7. What kind of audiences are coming out to the barn performances?
A real mix. Young, old. Green hair. Overalls. Certainly tons of folks from the area, but also people who drove hours (I kid you not, hours) for one of our performances. And, sure, I like when folks say "lyrical," "moving," "strange," "brilliant," when they call the music "haunting," and the puppet "gasp-inducing," when they cheer during Daisy's duet and stand to clap at the end of the show. But what I really love is when a local says, "man, you got it right" or "where here do you live?" I had someone come up to me at the PPA (Pinelands Preservation Alliance) barn show: "I grew up in the Pinelands," he said, "and I've studied it, the flora, the fauna, the history, the lore, and shit, dude, you nailed it." Again, I was raised on a horse ranch in Alabama not New Jersey. But when you get deep enough in the woods, the shadows look the same.

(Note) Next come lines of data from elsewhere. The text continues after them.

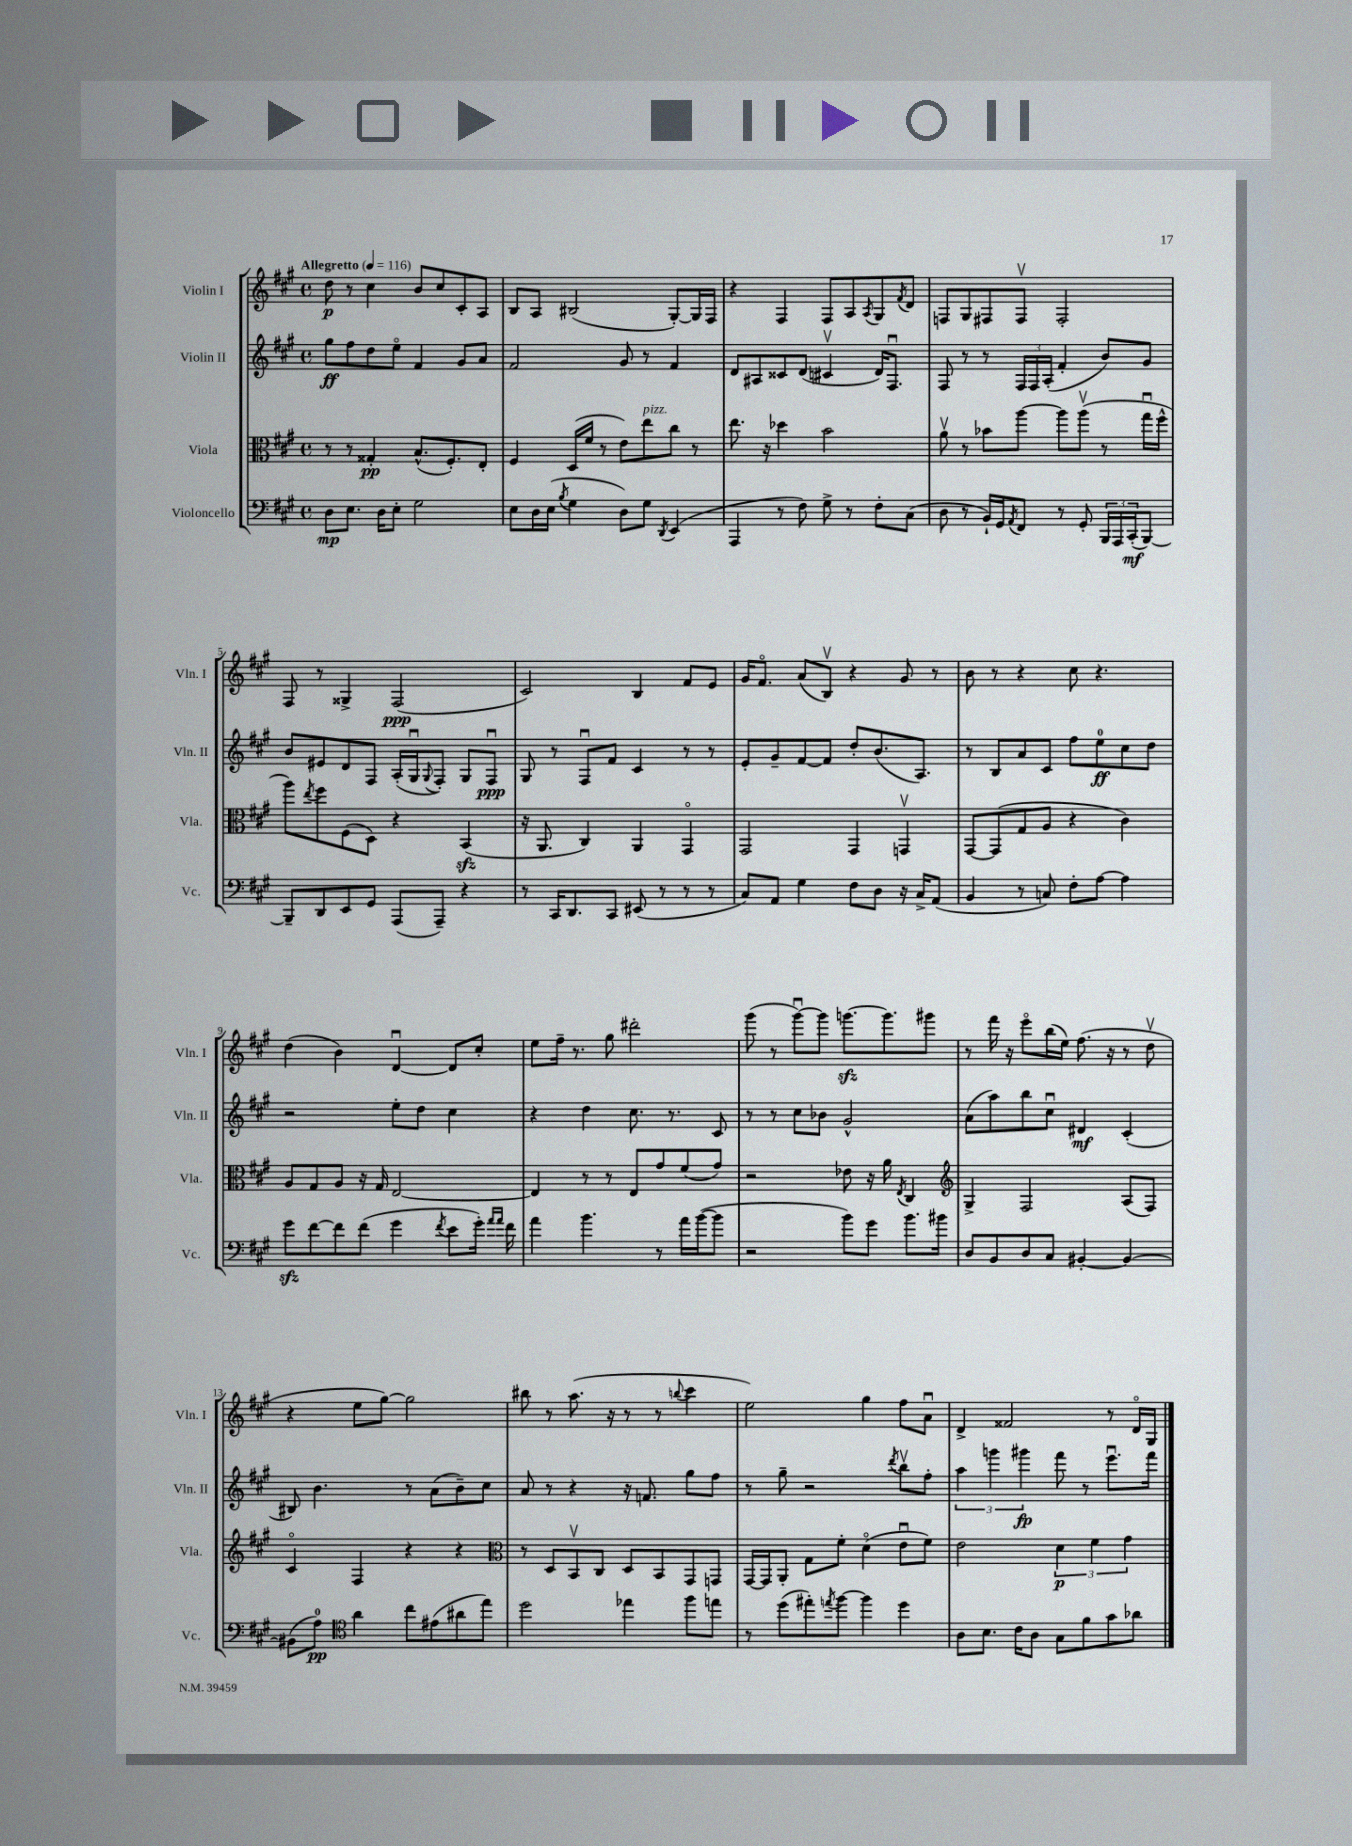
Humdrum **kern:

**kern	**kern	**kern	**kern
*staff4	*staff3	*staff2	*staff1
*clefF4	*clefC3	*clefG2	*clefG2
*k[f#c#g#]	*k[f#c#g#]	*k[f#c#g#]	*k[f#c#g#]
*M4/4	*M4/4	*M4/4	*M4/4
*met(c)	*met(c)	*met(c)	*met(c)
*MM116	*MM116	*MM116	*MM116
8D	8r	8gg#	8dd
8.E	8r	8ff#	8r
.	4G##'	8dd	4cc#
16D	.	.	.
8E'	.	8eeo	.
2G#	(8.B^^	4f#	8b
.	.	.	8cc#
.	8.F#')	.	.
.	.	8g#	8c#'
.	8E'	8a	8A
=	=	=	=
8E	4F#	2f#	8B
16D	.	.	8A
(16E	.	.	.
8qB	.	.	.
4G#	(16D	.	(2B#
.	16f#	.	.
.	8r	.	.
8D)	8e)	8g#	.
8G#	8ee	8r	.
8qDD	.	.	.
(4EE	8cc#	4f#	[8G#')
.	8r	.	16G#]
.	.	.	16F#
=	=	=	=
4AAA	8.ee	8d	4r
.	.	8A#	.
.	16r	.	.
8r	4dd-	8c##	4F#
8F#)	.	(8d	.
8G#^	2b	4c#v	8F#
8r	.	.	8A
.	.	.	8qA
8F#'	.	16d)	8G#
.	.	8.F#u	.
.	.	.	8qf#
(8C#	.	.	8d
=	=	=	=
8D	8av	8F#	8F
8r	8r	8r	8G#
16BB`)	8b-	8r	8F#
16GG#	.	.	.
8qAA	.	.	.
8FF#	[8aa	24F#	8F#v
.	.	24F#	.
.	.	(24A'	.
8r	8aa]	4f#'	2F#'
8GG#'	(8aav	.	.
24BBB	8r	8b)	.
24AAA	.	.	.
(24CC#'	.	.	.
[8BBB)	16gg#u	8g#	.
.	16ff#^^	.	.
=	=	=	=
8BBB~]	8aa)	8b	8F#
.	8qee	.	.
8DD	8ff#	8e#	8r
8EE	(8F#	8d	4G##^
8GG#	8D)	8F#	.
(8AAA	4r	(16A'	(2F#
.	.	16G#u	.
.	.	8qqG#	.
8AAA~)	.	8F#')	.
4r	(4BB	8G#	.
.	.	8F#u	.
=	=	=	=
8r	16r	8G#	2c#)
.	8.AA	.	.
16CC#	.	8r	.
8.DD	.	.	.
.	4C#)	8F#u	.
8CC#	.	8f#	.
(8EE#	4AA	4c#	4B
8r	.	.	.
8r	4GG#o	8r	8f#
8r	.	8r	8e
=	=	=	=
8C#)	2GG#	8e'	16g#
.	.	.	8.f#o
8AA	.	8g#~	.
4G#	.	[8f#	(8a
.	.	8f#]	8Bv)
8F#	4GG#	8dd'	4r
8D	.	(8.b	.
16r	4GGv	.	8g#
16C#^	.	8.A)	.
(8AA	.	.	8r
=	=	=	=
4BB	[8GG#	8r	8b
.	(8GG#]	8B	8r
8r	8G#	8a	4r
8C)	8A	8c#	.
8F#'	4r	8ff#	8cc#
[8A	.	8ee	4.r
4A]	4c#)	8cc#	.
.	.	8dd	.
=	=	=	=
8g#	8A	2r	(4dd
[8f#	8G#	.	.
8f#]	8A	.	4b)
(8f#	16r	.	.
.	16G#	.	.
4g#	[2E	8ee'	[4du
.	.	8dd	.
8qf#	.	.	.
8e	.	4cc#	8d]
16g#')	.	.	8cc#'
16qqa	.	.	.
16qqa	.	.	.
16f#	.	.	.
=	=	=	=
4a	4E]	4r	8ee
.	.	.	16ff#~
.	.	.	8.r
4.b	8r	4dd	.
.	8r	.	8gg#
.	8E	8.cc#	2ddd#'
8r	8g#	.	.
.	.	8.r	.
16a	(8f#	.	.
([16b	.	.	.
8b]	8g#)	8c#	.
=	=	=	=
2r	2r	8r	(8ggg#
.	.	8r	8r
.	.	8cc#	[8ggg#u)
.	.	8b-	8ggg#]
8b)	8e-	2g#^^	[8.ggg
8g#	16r	.	.
.	16a	.	8.ggg]
.	8qE	.	.
8.b	4C#	.	.
.	.	.	8ggg#
16b#	.	.	.
=	=	=	=
*	*clefG2	*	*
8D	4G#^	(8a	8r
8BB	.	8aa)	16fff#
.	.	.	16r
8D	2F#	8bb	8eeeo
8C#	.	8cc#u	(16bb
.	.	.	16ee)
[4BB#'	.	4d#	(8.ff#
.	.	.	16r
4BB#_	(8A	(4c#'	8r
.	8F#)	.	8ddv
=	=	=	=
(8BB#]	4c#o	8B#)	4r
8A)	.	4.b	.
*clefC4	*	*	*
4a	4F#	.	8ee
.	.	.	[8gg#)
8cc#	4r	8r	2gg#]
(8e#	.	(8a	.
8a#	4r	8b~)	.
8ee)	.	8cc#	.
=	=	=	=
*	*clefC3	*	*
2dd	8r	8a	8bb#
.	8D	8r	8r
.	8BBv	4r	(8.aa
.	8C#	.	.
.	.	.	16r
4ee-	8D	16r	8r
.	.	8.f	.
.	8BB	.	8r
.	.	.	8qqbb
8ff#	8GG#	8gg#	4ccc#
8ee	8GG	8ff#	.
=	=	=	=
8r	[16GG#	8r	2ee)
.	16GG#]	.	.
(8dd	8AA'	8gg#~	.
8ee#')	8G#	2r	.
8qee	.	.	.
[8ff#	8f#'	.	.
4ff#]	(4do	.	4gg#
.	.	8qddd	.
4dd	8eu	8bbv	8ff#
.	8f#)	8ff#'	8au
=	=	=	=
8A	2e	6aa	4d^
8.B	.	.	.
.	.	6ggg	.
.	.	.	2f##
16c#	.	.	.
.	.	6ggg#	.
8A	.	.	.
8G#	6d	8fff#	.
8f#	.	8r	.
.	6f#	.	.
8g#	.	8.eeeu	8r
.	6g#	.	.
8a-	.	.	16do
.	.	16fff#	16G#
==	==	==	==
*-	*-	*-	*-
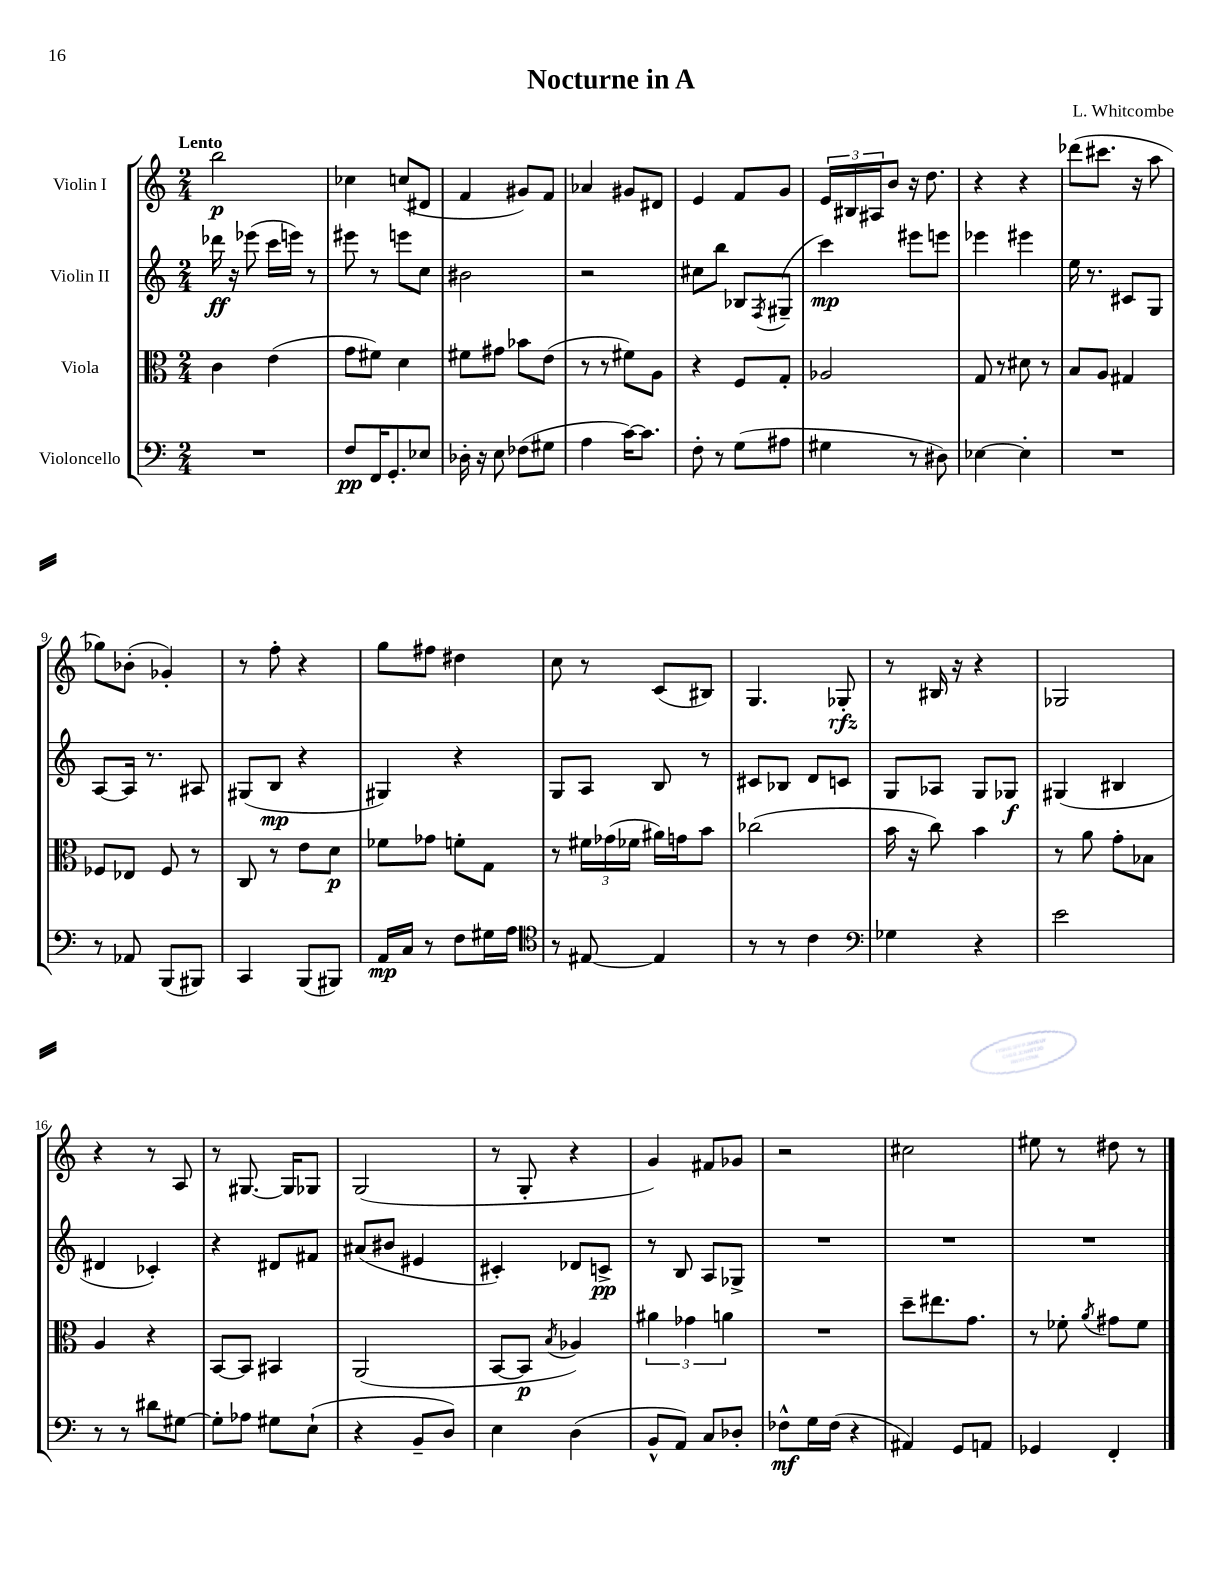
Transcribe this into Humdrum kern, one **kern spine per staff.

**kern	**kern	**kern	**kern
*staff4	*staff3	*staff2	*staff1
*clefF4	*clefC3	*clefG2	*clefG2
*k[]	*k[]	*k[]	*k[]
*M2/4	*M2/4	*M2/4	*M2/4
2r	4c	16ddd-	2bb
.	.	16r	.
.	.	(8eee-	.
.	(4e	16ccc	.
.	.	16eee)	.
.	.	8r	.
=	=	=	=
8F	8g	8eee#	4cc-
16FF	8f#)	8r	.
8.GG'	.	.	.
.	4d	8eee	(8cc
8E-	.	8cc	8d#
=	=	=	=
16D-'	8f#	2b#	4f
16r	.	.	.
8E	8g#	.	.
(8F-	8b-	.	8g#)
8G#	(8e	.	8f
=	=	=	=
4A	8r	2r	4a-
.	8r	.	.
[16c)	8f#)	.	8g#
8.c]	.	.	.
.	8A	.	8d#
=	=	=	=
8F'	4r	8cc#	4e
8r	.	8bb	.
(8G	8F	8B-	8f
.	.	8qF	.
8A#	8G'	(8G#~	8g
=	=	=	=
4G#	2A-	4ccc)	24e
.	.	.	24B#
.	.	.	24A#
.	.	.	8b
8r	.	8eee#	16r
.	.	.	8.dd
8D#)	.	8eee	.
=	=	=	=
[4E-	8G	4eee-	4r
.	8r	.	.
4E-']	8d#	4eee#	4r
.	8r	.	.
=	=	=	=
2r	8B	16ee	(8ddd-
.	.	8.r	.
.	8A	.	8.ccc#
.	4G#	8c#	.
.	.	.	16r
.	.	8G	8aa
=	=	=	=
8r	8F-	[8A	8gg-)
8AA-	8E-	16A]	(8b-'
.	.	8.r	.
(8BBB	8F-	.	4g-')
8BBB#)	8r	8A#	.
=	=	=	=
4CC	8C	(8G#	8r
.	8r	8B	8ff'
(8BBB	8e	4r	4r
8BBB#)	8d	.	.
=	=	=	=
16AA	8f-	4G#)	8gg
16C	.	.	.
8r	8g-	.	8ff#
8F	8f'	4r	4dd#
16G#	8G	.	.
16A	.	.	.
=	=	=	=
*clefC4	*	*	*
8r	8r	8G	8cc
[8E#	24f#	8A	8r
.	(24g-	.	.
.	24f-	.	.
4E#]	16a#)	8B	(8c
.	16g	.	.
.	8b	8r	8B#)
=	=	=	=
8r	(2cc-	8c#	4.G
8r	.	8B-	.
4c	.	8d	.
.	.	8c	8G-'
=	=	=	=
*clefF4	*	*	*
4G-	16b	8G	8r
.	16r	.	.
.	8cc)	8A-	16B#
.	.	.	16r
4r	4b	8G	4r
.	.	8G-	.
=	=	=	=
2e	8r	(4G#	2G-
.	8a	.	.
.	8g'	4B#	.
.	8B-	.	.
=	=	=	=
8r	4A	4d#	4r
8r	.	.	.
8d#	4r	4c-')	8r
[8G#	.	.	8A
=	=	=	=
8G#']	[8BB	4r	8r
8A-	8BB]	.	[8.G#
8G#	4BB#	8d#	.
.	.	.	16G#]
(8E`	.	8f#	8G-
=	=	=	=
4r	(2AA	(8a#	(2G
.	.	8b#	.
8BB~	.	4e#	.
8D)	.	.	.
=	=	=	=
4E	[8BB	4c#')	8r
.	8BB]	.	8G'
.	8qB	.	.
(4D	4A-)	8d-	4r
.	.	8c^	.
=	=	=	=
8BB^^	6a#	8r	4g)
8AA)	.	8B	.
.	6g-	.	.
8C	.	8A	8f#
.	6a	.	.
8D-'	.	8G-^	8g-
=	=	=	=
8F-^^	2r	2r	2r
16G	.	.	.
(16F-	.	.	.
4r	.	.	.
=	=	=	=
4AA#)	8dd~	2r	2cc#
.	8.ee#	.	.
8GG	.	.	.
.	8.g	.	.
8AA	.	.	.
=	=	=	=
4GG-	8r	2r	8ee#
.	8f-'	.	8r
.	8qa	.	.
4FF'	8g#	.	8dd#
.	8f-	.	8r
==	==	==	==
*-	*-	*-	*-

8. With so many different performance locations so far, what has been your favorite, and which provided the best atmosphere ?
We pick spots because of their atmosphere, so they’ve all had something, added something. As I said, a sort of small-time vaudeville circuit: barns, breweries, bars, clapboard churches. We operate like a band, mobile and lean. Probably those four sold-out shows in that big dairy barn in the Pine Barrens (though Kirkpatrick Chapel on Rutgers Campus, with it’s sixty foot ceilings and blood red walls was pretty amazing, too; the show is under lit by blue, red, and yellow lights, and looking at some of the photographs from that show, seeing the devil’s antlered shadow writ large, I’m talking thirty feet tall, on the cathedral wall behind us, was pretty incredible). We have a bunch of cool venues coming up. We have a show in two weeks at Vampa, a vampire museum housed in the lower level of a huge sill barn on a sprawling estate outside of Doylestown. And we're doing four shows at a barrel factory in Whitesbog Village, a ghost town in the Pine Barrens surrounded by blueberry bogs. Oh, and a couple of shows at PhilaMOCA, an event space in Philly that was once a showroom for mausoleums. We're looking forward to all of them.